Das Set mit zwei CDs und zwei DVDs im Buchformat ist wirklich opulent ausgefallen, genau wie die Special Collector’s Edition von „Thick As A Brick“. Auf den beiden CDs finden sich die neuen Remixe des Albums „A Passion Play“ und der „The Chateau D’Herouville Sessions“, die von keinem geringeren als Steven Wilson erstellt wurden. Letzte CD umfasst die Session, bei der Jethro Tull in dem französischen Gebäude aus dem Jahr 1740, nahe Paris, Material für ihr Album „A Passion Play“ einspielen wollten. Hier sind einige Fassungen in anderen Versionen zu finden und auch die auf der später veröffentlichten „War Child“ herausgekommenen „Only Solitaire“ und „Skating Away On The Thin Ice Of The New Day“ wurden schon zu diesem Zeitpunkt komponiert. Sie kommen den späteren Originalen sehr nahe. Aber vor allem die weiteren Stücke und veränderten Parts machen diese CD aus.

Das Material der beiden CDs liegt daneben in verschiedenen Formaten auf den beiden DVDs vor. Vor allem der Dolby Surround- bzw. DTS-Sound besticht durch sein räumliches Klangformat. Hierdurch bekommen die Stücke noch mehr Tiefe und Transparenz. Der Mix von Steven Wilson ist perfekt gelungen und so kitzelte der Soundmagier unglaubliches aus den Aufnahmen heraus. Es ist ein wahrer Ohrenschmaus, der sich hier auftut und der das Album in neuem Licht und Glanz erstrahlen lässt.

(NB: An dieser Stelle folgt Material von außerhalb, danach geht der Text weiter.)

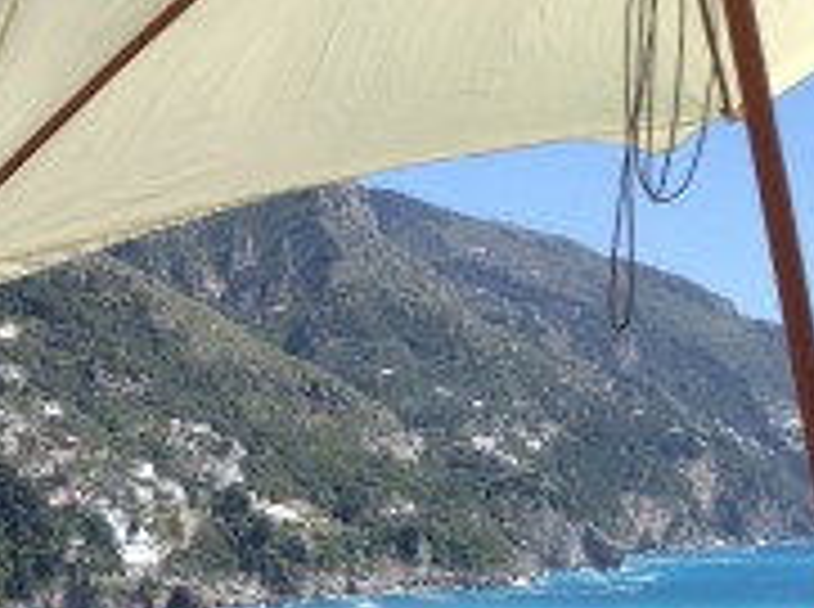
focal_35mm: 92
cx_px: -92
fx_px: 2159
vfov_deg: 15.5
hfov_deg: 20.3
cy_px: 721
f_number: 2.4
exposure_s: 1/1062
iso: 50
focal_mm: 4.28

Jethro Tull’s „A Passion Play – An Extended Performance“ ist eine grandiose Umsetzung dieses Konzeptwerkes aus den frühen 70’ern. Der neue Mix (vor allem im DTS-Format) zeigt, welch herausragendes Album die Briten seinerzeit auf ihr Meisterwerk „Thick As A Brick“ hatten folgen lassen. Hohe Empfehlungsstufe.